SOURCE MATERIAL START

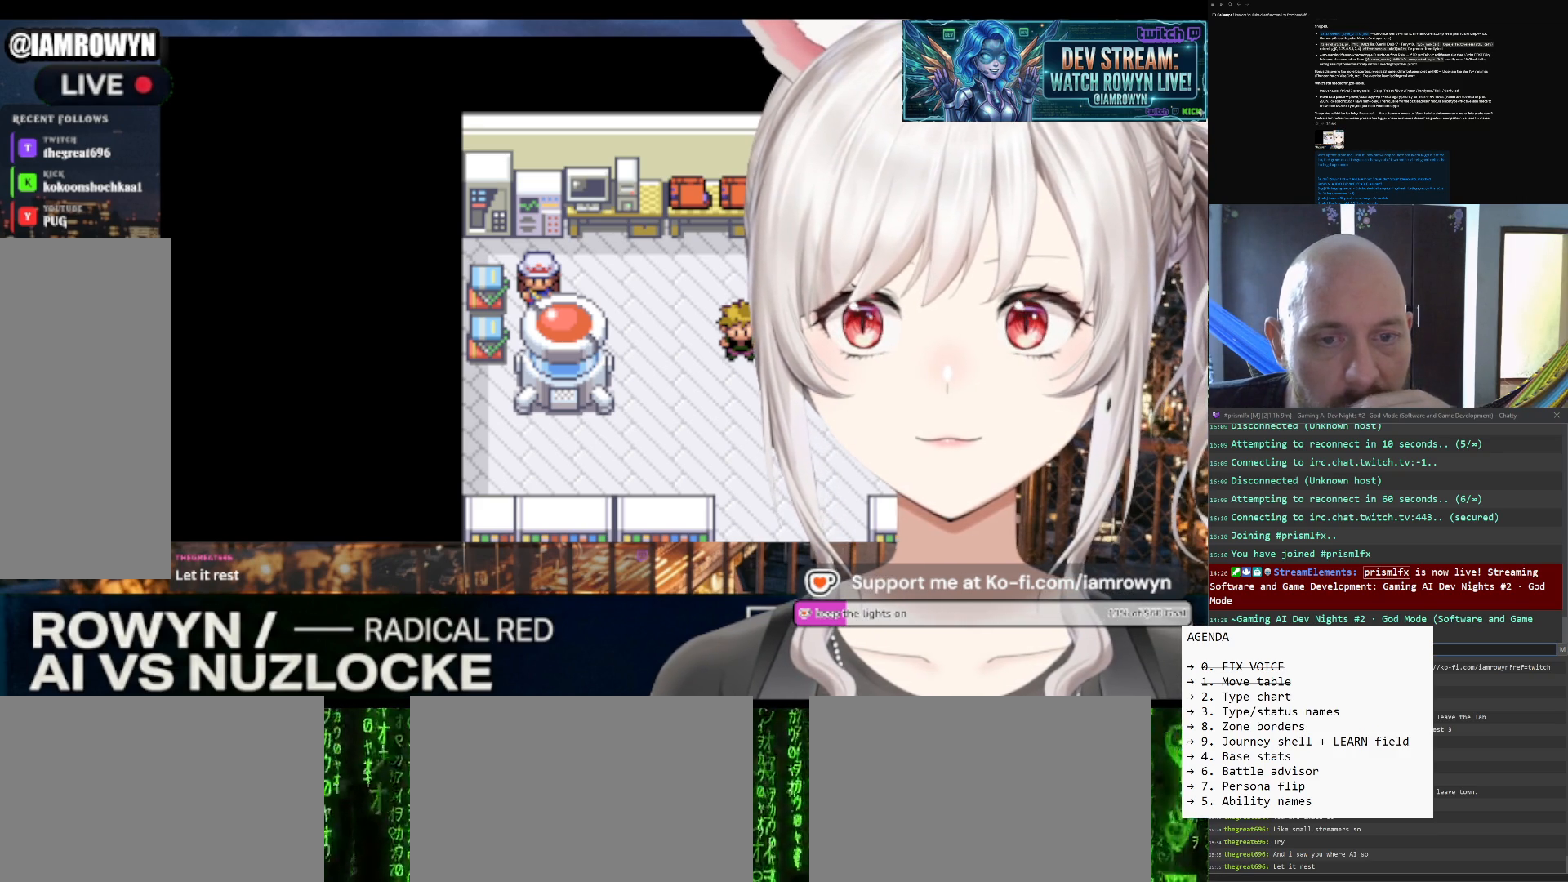
{"buttons": ["DPAD_DOWN"], "events": []}
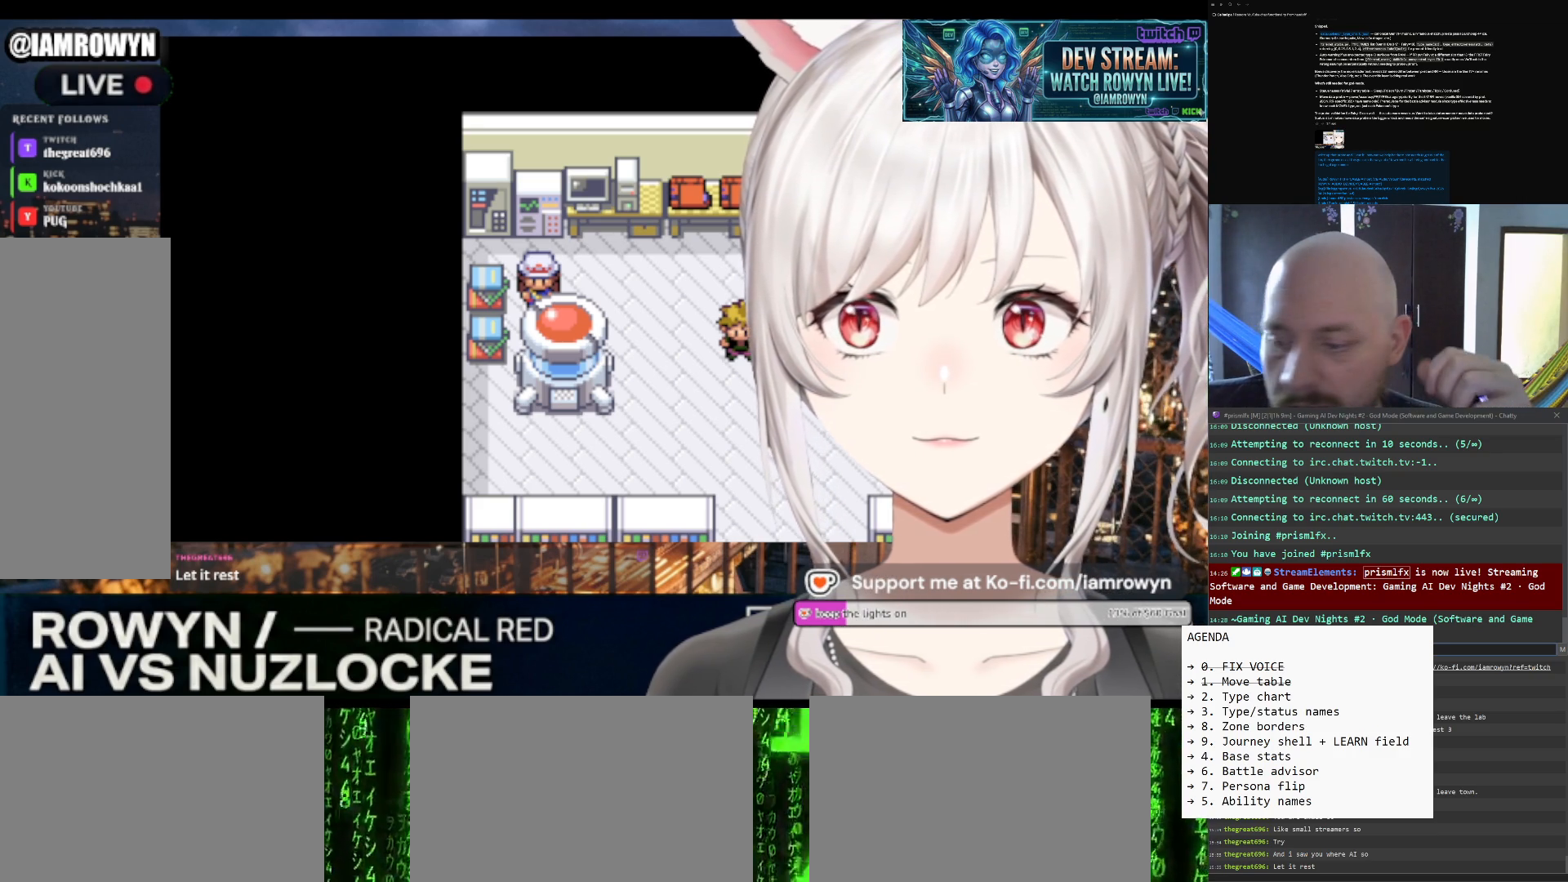
{"buttons": ["DPAD_DOWN"], "events": []}
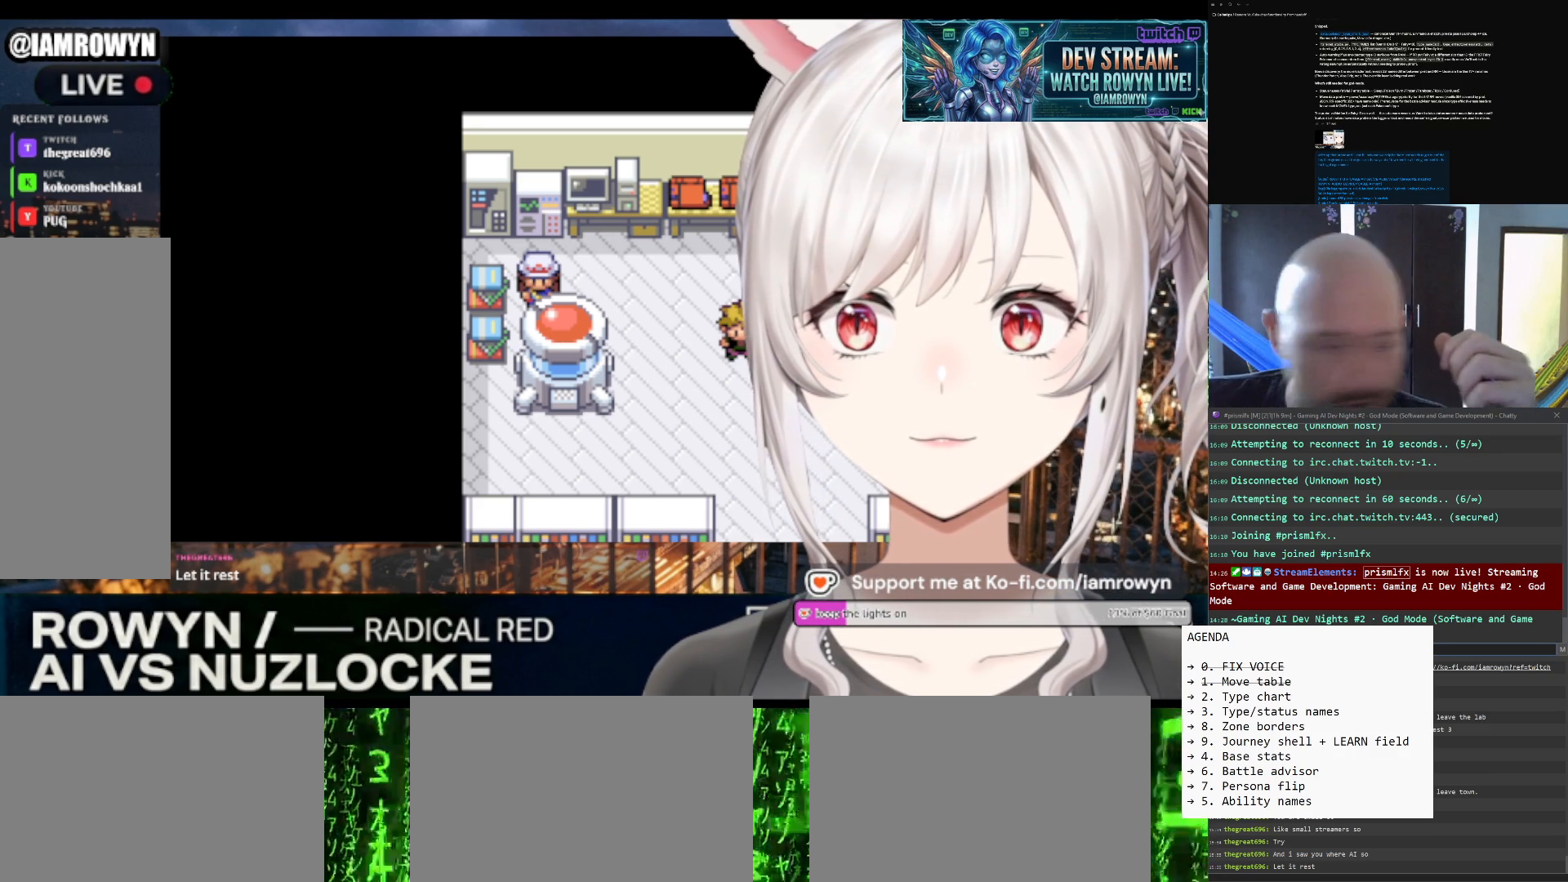
{"buttons": ["DPAD_DOWN"], "events": []}
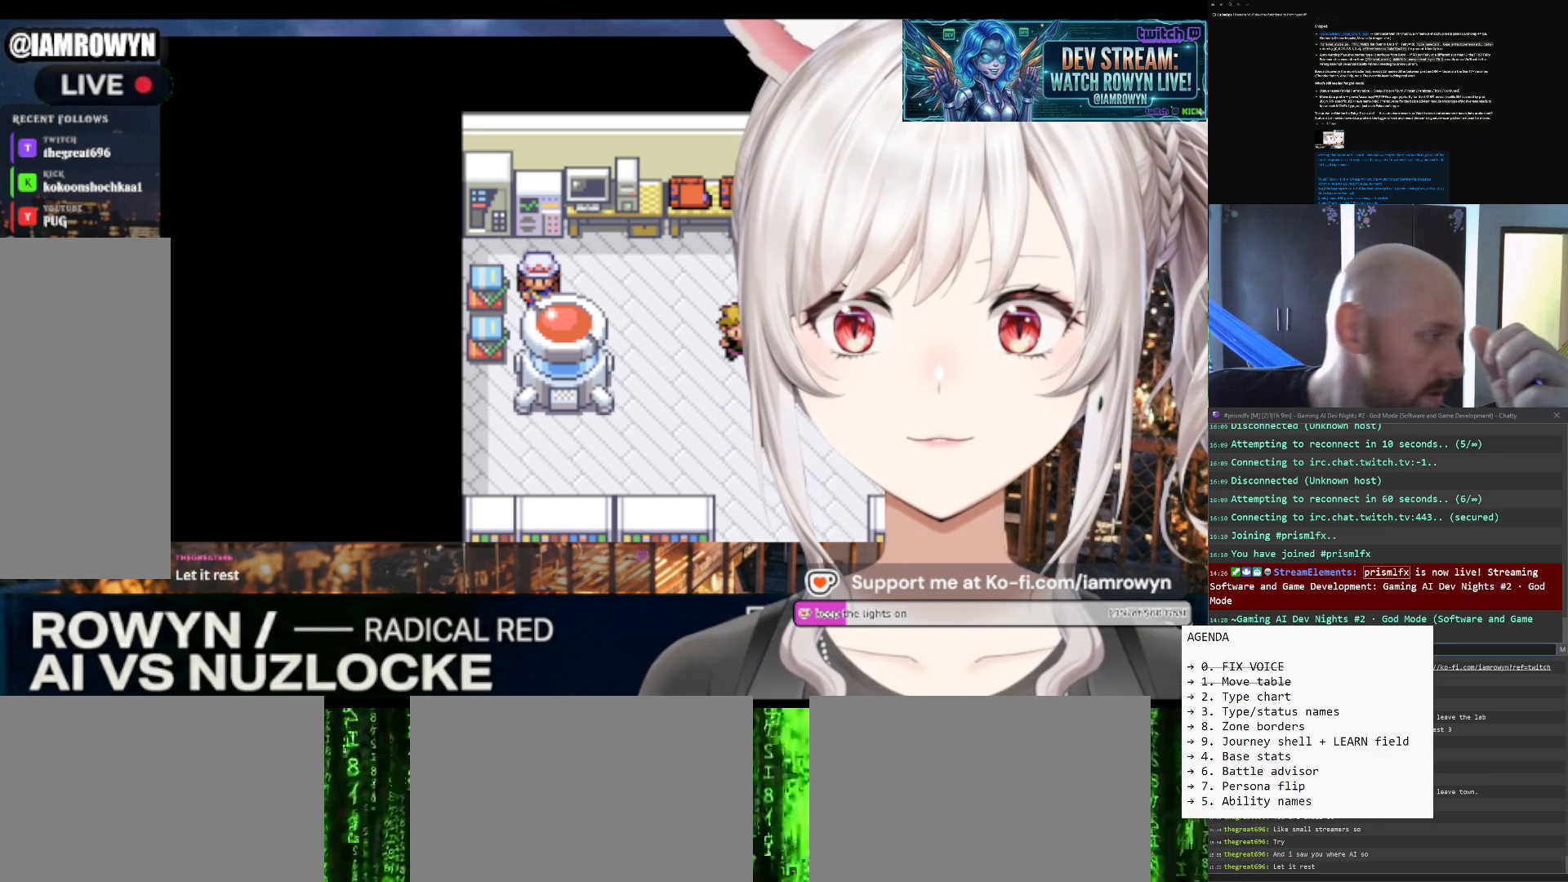
{"buttons": ["DPAD_DOWN"], "events": []}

SOURCE MATERIAL END

**WHAT TO PRODUCE:** Copy out every line above without change, dropping the pictures.

**YOUR RESPONSE:**
{"buttons": ["DPAD_DOWN"], "events": []}
{"buttons": ["DPAD_DOWN"], "events": []}
{"buttons": ["DPAD_DOWN"], "events": []}
{"buttons": ["DPAD_DOWN"], "events": []}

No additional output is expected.